Say whether each statement agrees with the Mother's Day thread below, answering yes or no and quoting the words from the thread that settle it. (a) The uncle's children are a son and a daughter. (b) The feud started when the uncle's marriage ran into trouble. (c) The family goes on its cruise every two years.

** Extract provided **
++++

# Happy Mothers Day !!!



## cape chef (Jul 31, 2000)

To all you Mommy's out their :bounce: :bounce:


----------



## momoreg (Mar 4, 2000)

Thanks, CC.  You're so sweet!


----------



## chrose (Nov 20, 2000)

CC......Suck up


----------



## cape chef (Jul 31, 2000)




----------



## chrose (Nov 20, 2000)




----------



## headless chicken (Apr 28, 2003)

Happy Mothers Day to all the mothers and mothers to be!

Mom had the best mothers day in a long time. For a year now, there was a feud between my middle uncle and the rest of my family (my mother with my other 2 uncles) since my grandmother passed away, whole money issue thing, complicated and won't get into the nasties. All ties between us got cut off, he even forbided us from seeing his kids (currently 10 and 7, son and daughter). 

Well, hes been going through some marriage issues and what with it being mothers day, it dawned on him how wrong and pig headed he was. Next thing we know, he calls us up to appologize and for some guidance (mom being the family expert on couple issues) then we all had a nice last minute bbq at his new place. 

What more could my mother ask for. She being the head of the family now gets reunited with her lost part of her family. We may now have to try to accomidate 4 more people on our annual family cruise


----------



## momoreg (Mar 4, 2000)




----------



## harpua (May 4, 2005)

My mom enjoyed a nice mediterranean meal, complete with Halvah.. ooh, halvah, where have you been all my life?


----------

++++

** Source material **
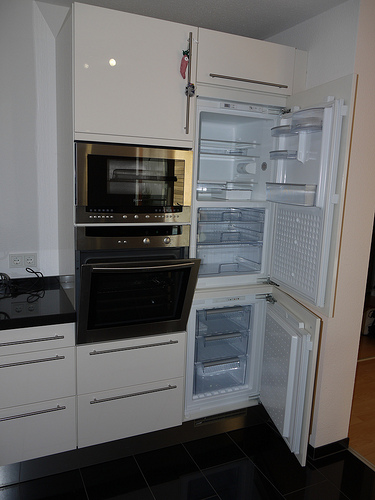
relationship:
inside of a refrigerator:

++++

** Expected answer **
(a) Yes: "currently 10 and 7, son and daughter"
(b) No: "since my grandmother passed away, whole money issue thing"
(c) No: "our annual family cruise"